Orbitals¶
Assignment Overview¶
One of Newton’s great triumphs was his development of the Law of Gravity. “…Feigning no hypothesis” of how masses attract one another, he determined a mathematical model for the attraction that predicted the interactions between masses. Not only was the law applicable to interactions between masses and the earth, but it also applied to the cosmos as well. It is fun to imagine how he must of felt when he showed that his model was consistent with Kepler’s Laws of Planetary Motion.
In this assignment you will construct a simulation that uses Newton’s law of universal gravitation to model our solar system. A measure of how well your simulation works will be to compare the model with Kepler’s predictions for planetary motion.
Is gravity really the only force holding the solar system and galaxy together?
Introduction to the Kepler Project¶
Kepler determined his laws solely from observational data. However each of them can be stated in precise mathematical terms. Ellipses aren’t simply ‘ovals’, but well defined geometric shapes. The areal velocity is also well defined: the rate of change of area that a planet sweeps out with respect to time. (Neat, just like the rate of change of position with respect to time, only different.) You will need to construct a model of a planet orbiting the Sun, based on Newton’s Law of Gravity, to see if Kepler’s Laws are exact, or just close approximations for an orbiting planet.
Part 1: The Model¶
Construct a model that has two masses. Properties of your two masses should be consistent with the attributes of a star and a planet. The only constraints on your model should be that the two masses interact solely by the Law of Gravity.
Part 2: Does the orbit conform to Keplers Laws?¶
Now that your simulation is up and running you have to use it to see if the planet’s orbit is consistent with Kepler’s Laws. How will you probe your model to answer this question?
Kepler has 3 laws: Is the orbit an ellipse? Is the areal velocity constant? How is the period related to the major axis?
Part 3: Are Kepler’s Laws a consequence of the mathematical model of an orbiting planet?¶
This is challenging question. If you choose to work on it, you may want to consider the special case of a circular orbit first before moving on to the general case of an elliptical orbit.
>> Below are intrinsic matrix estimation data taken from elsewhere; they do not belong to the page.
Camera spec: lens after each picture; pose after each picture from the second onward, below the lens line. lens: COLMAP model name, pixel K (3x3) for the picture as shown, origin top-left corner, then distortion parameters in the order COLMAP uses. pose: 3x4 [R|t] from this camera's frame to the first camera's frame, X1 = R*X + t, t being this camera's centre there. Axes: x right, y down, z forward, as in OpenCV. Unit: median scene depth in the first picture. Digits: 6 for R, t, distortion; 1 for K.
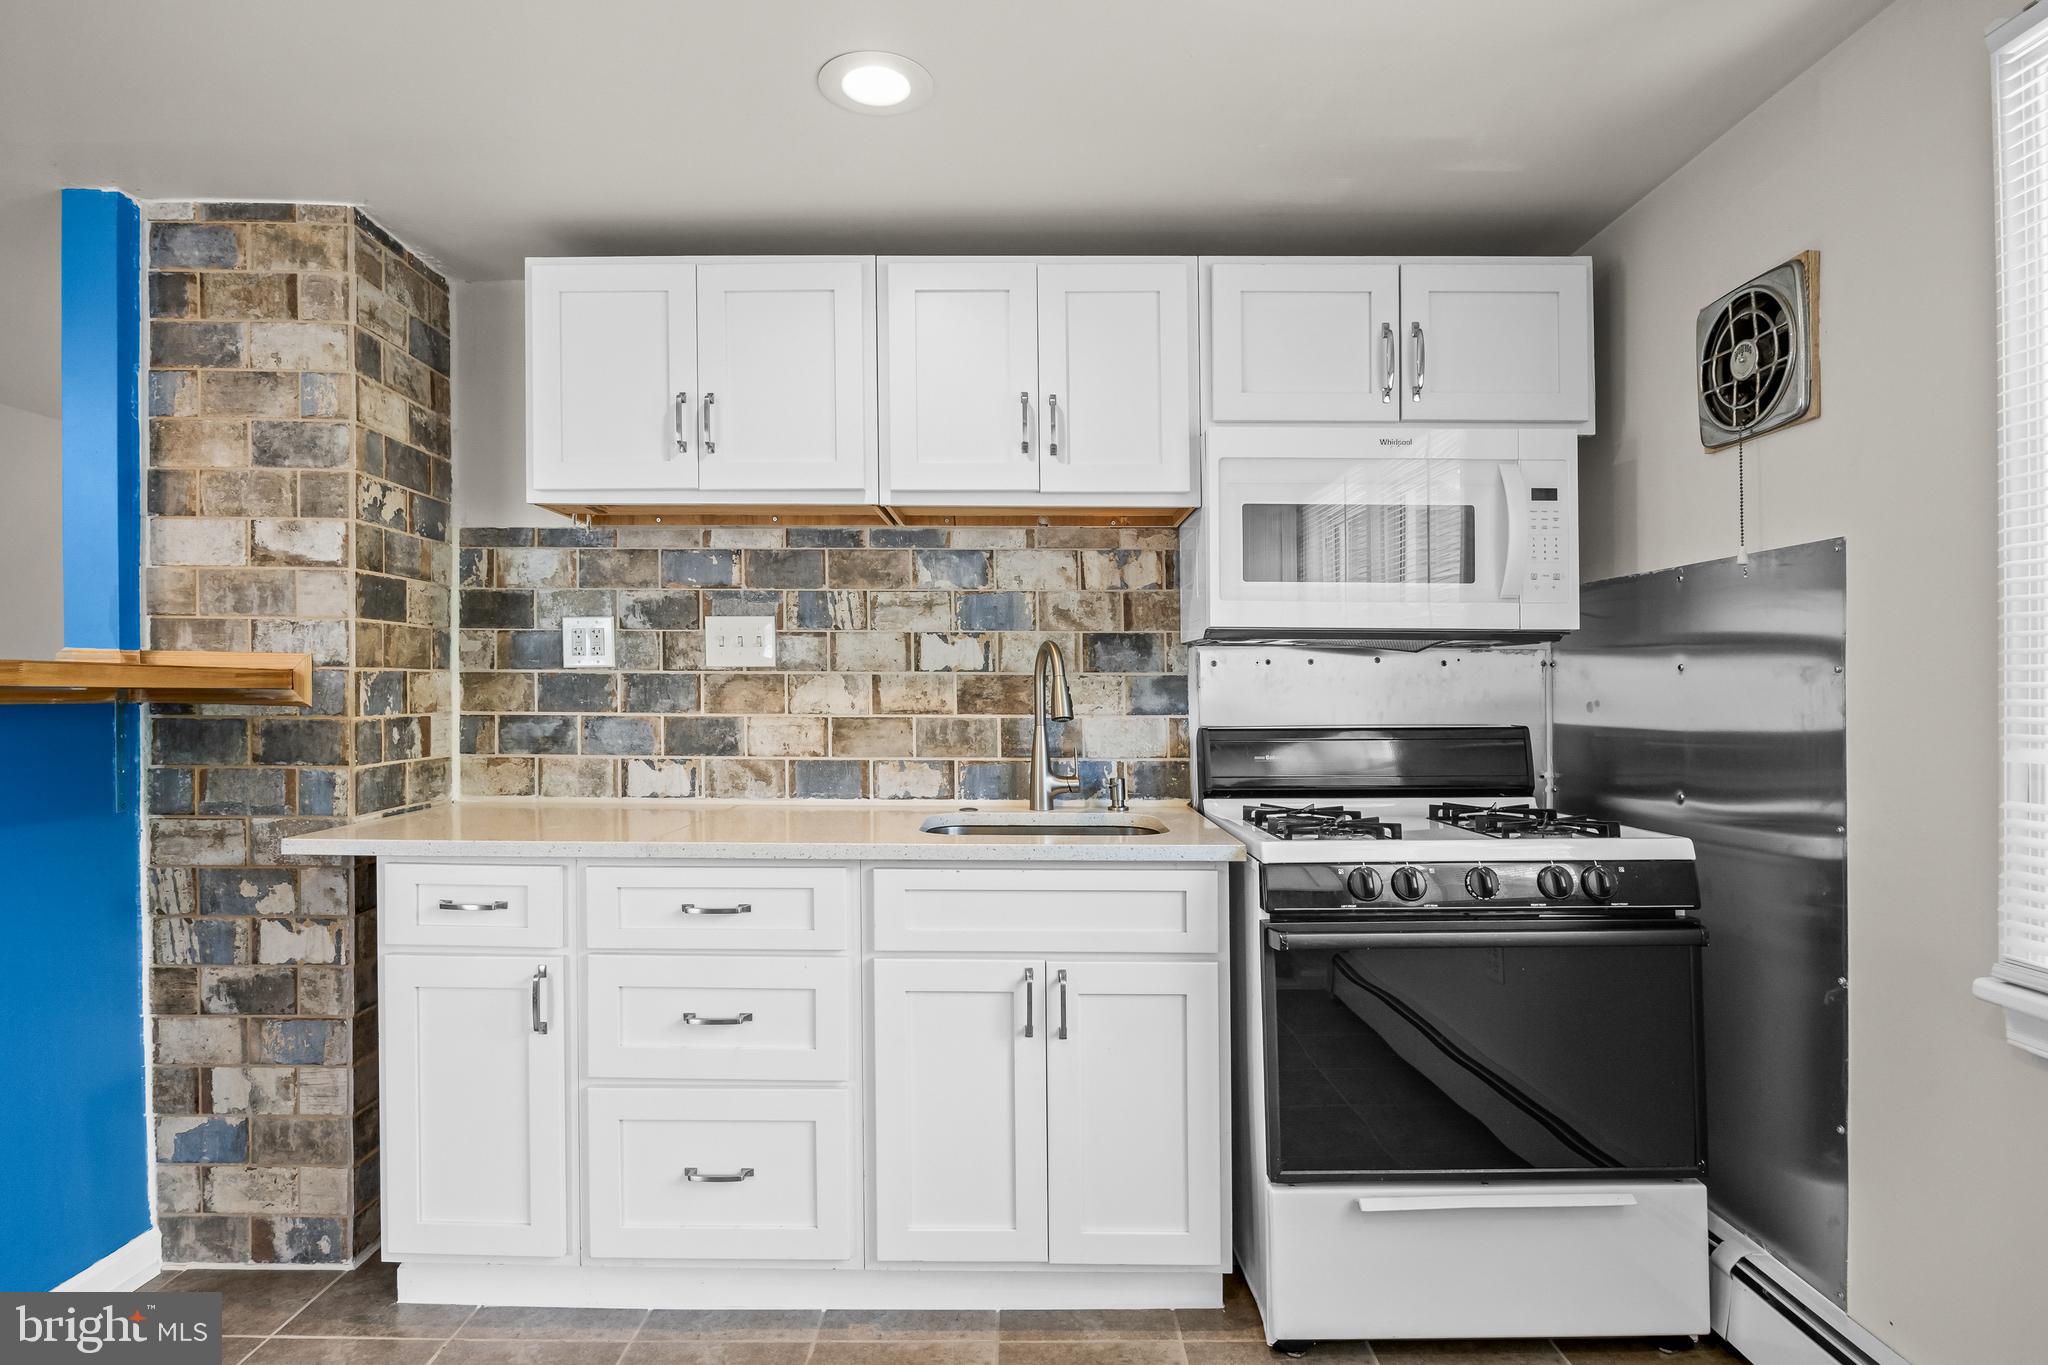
lens RADIAL K [[1051.4, 0, 1029.9], [0, 1051.4, 693.4], [0, 0, 1]] dist [-0.007555, -0.000485]
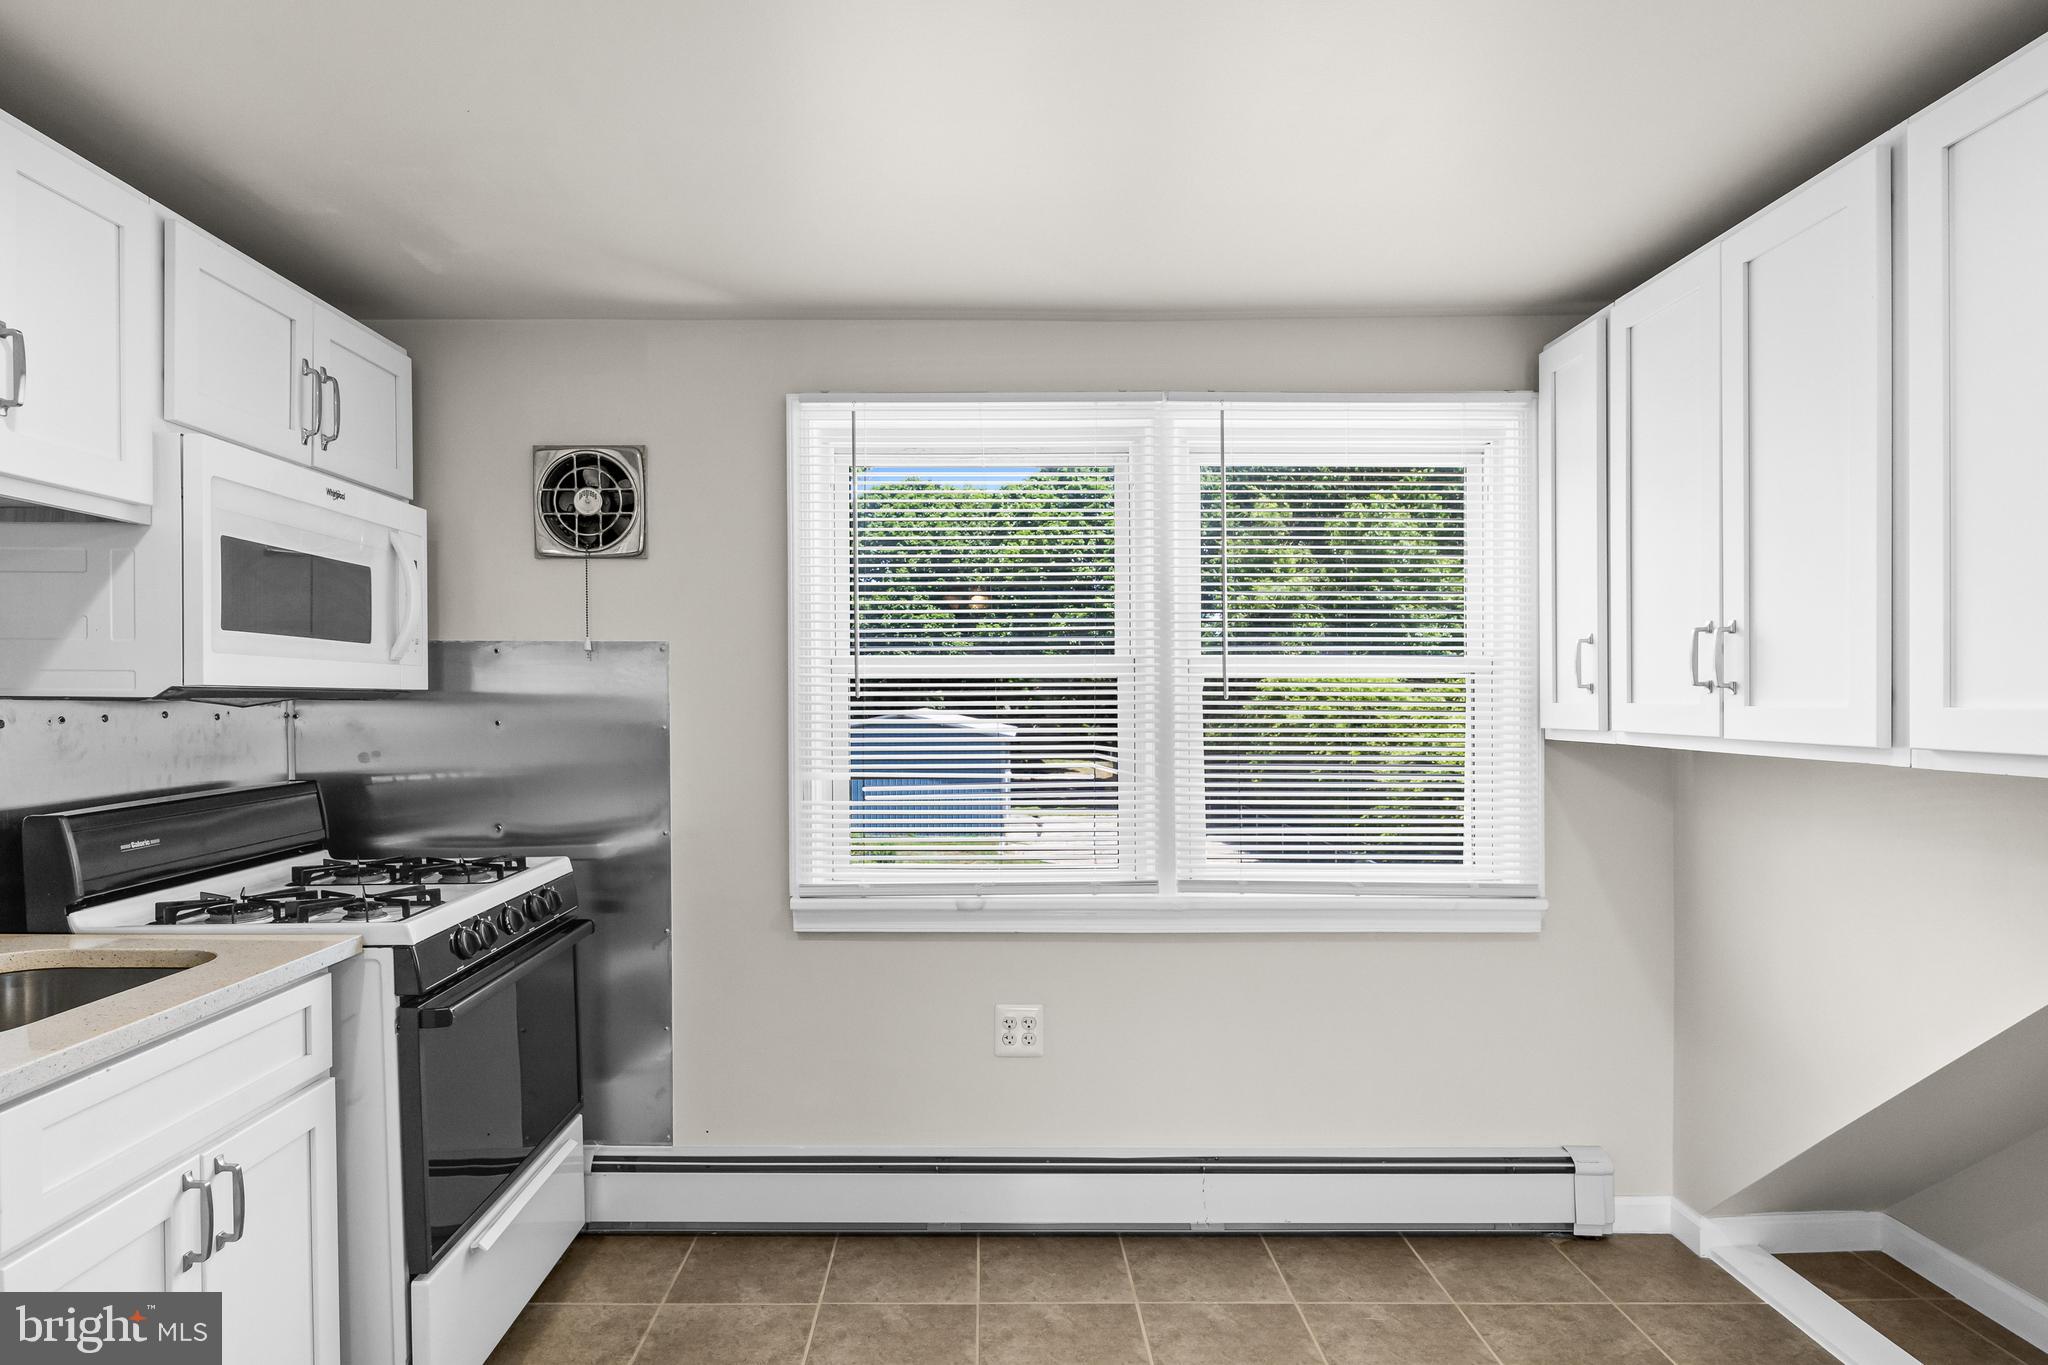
lens RADIAL K [[1171.7, 0, 1018.9], [0, 1171.7, 704.1], [0, 0, 1]] dist [-0.002577, -0.000957]
pose [[-0.014485, -0.011215, 0.999832, -0.647791], [0.002287, 0.999934, 0.011249, -0.051673], [-0.999892, 0.002449, -0.014458, 0.345501]]
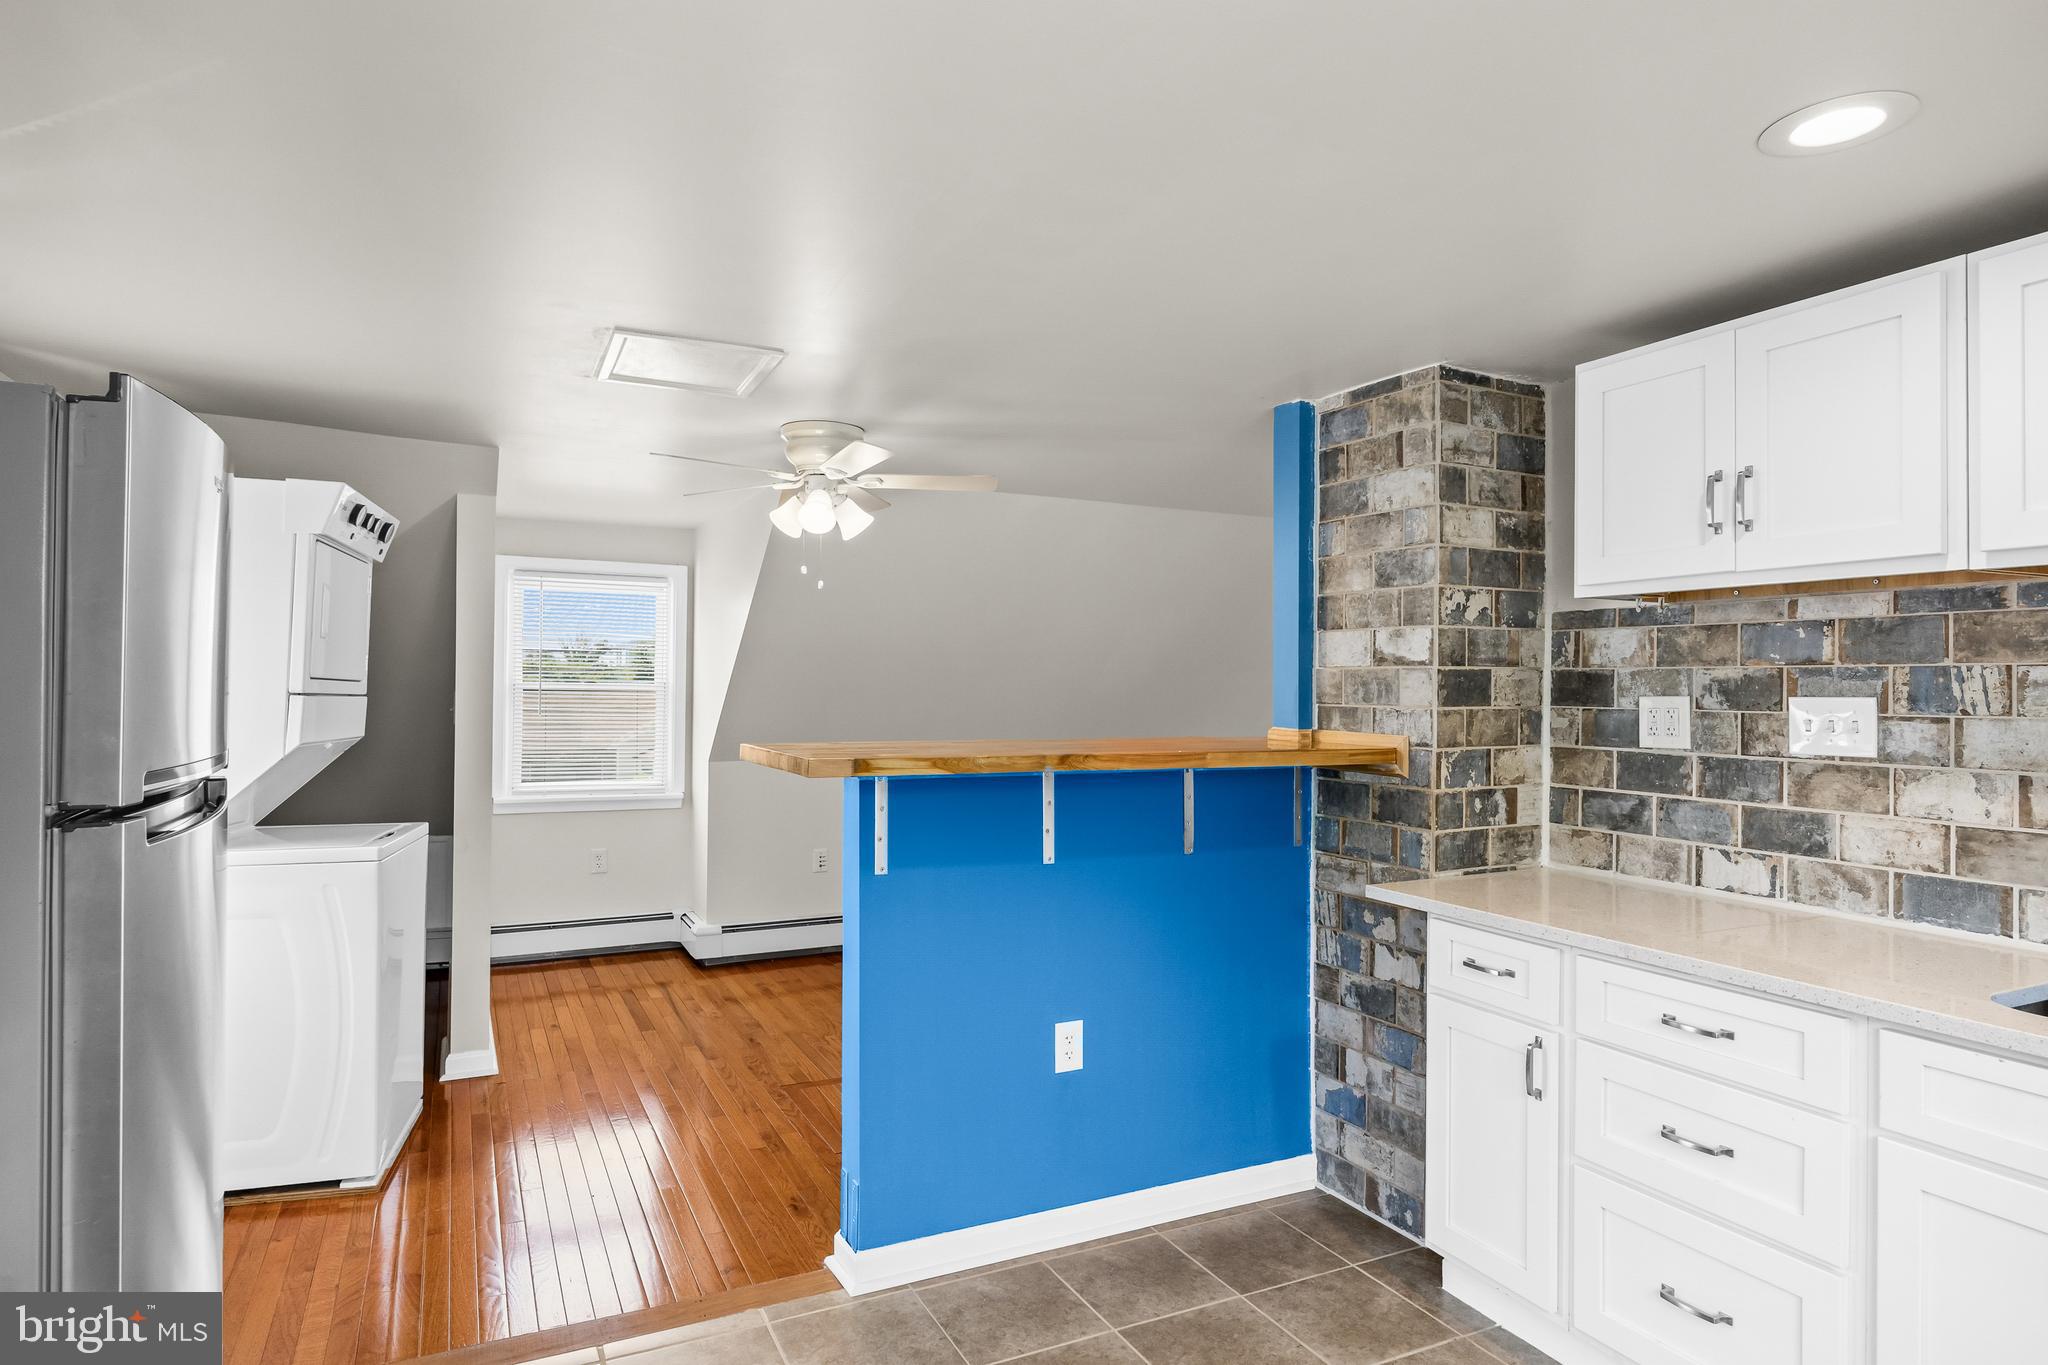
lens RADIAL K [[1148.2, 0, 1023.9], [0, 1148.2, 705.4], [0, 0, 1]] dist [0.004216, -0.001380]
pose [[0.453607, 0.012776, -0.891110, 0.278765], [-0.011920, 0.999895, 0.008268, -0.070391], [0.891122, 0.006872, 0.453712, -0.017558]]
Part 4: Solar systems, binary stars, and other cosmic structures¶
Having a simulation that models a system can be both fun to play with as well as a tool to learn, discover, and explore your own questions with. There are many questions you can explore by some simple modifications to your code. For Examples:
Can you add another planet to your model and investigate how its orbit is different from the Earth’s? You might want to model a mass at one or more of the Lagrange points in the Earth-Sun system, are these orbits stabe? Or, can you simulate a binary star system (maybe even 3 stars!)? Extend your model to investigate one of these questions, or a question(s) of your own. Have you wondered whether an inverse cube law for gravity would hold a solar system together?
Putting it All Together¶
It is easy to see how studying conic sections, polynomial relations, and rules about distances from foci and directrices could be a purely mathematical pursuit. It is amazing however to find these shapes embedded within the nature of the cosmos, and to learn still another set of constraints that defines their shapes. Our study of particular functions and relations will continue and you can anticipate still more connections between the math you are studying and its description of natural phenomena.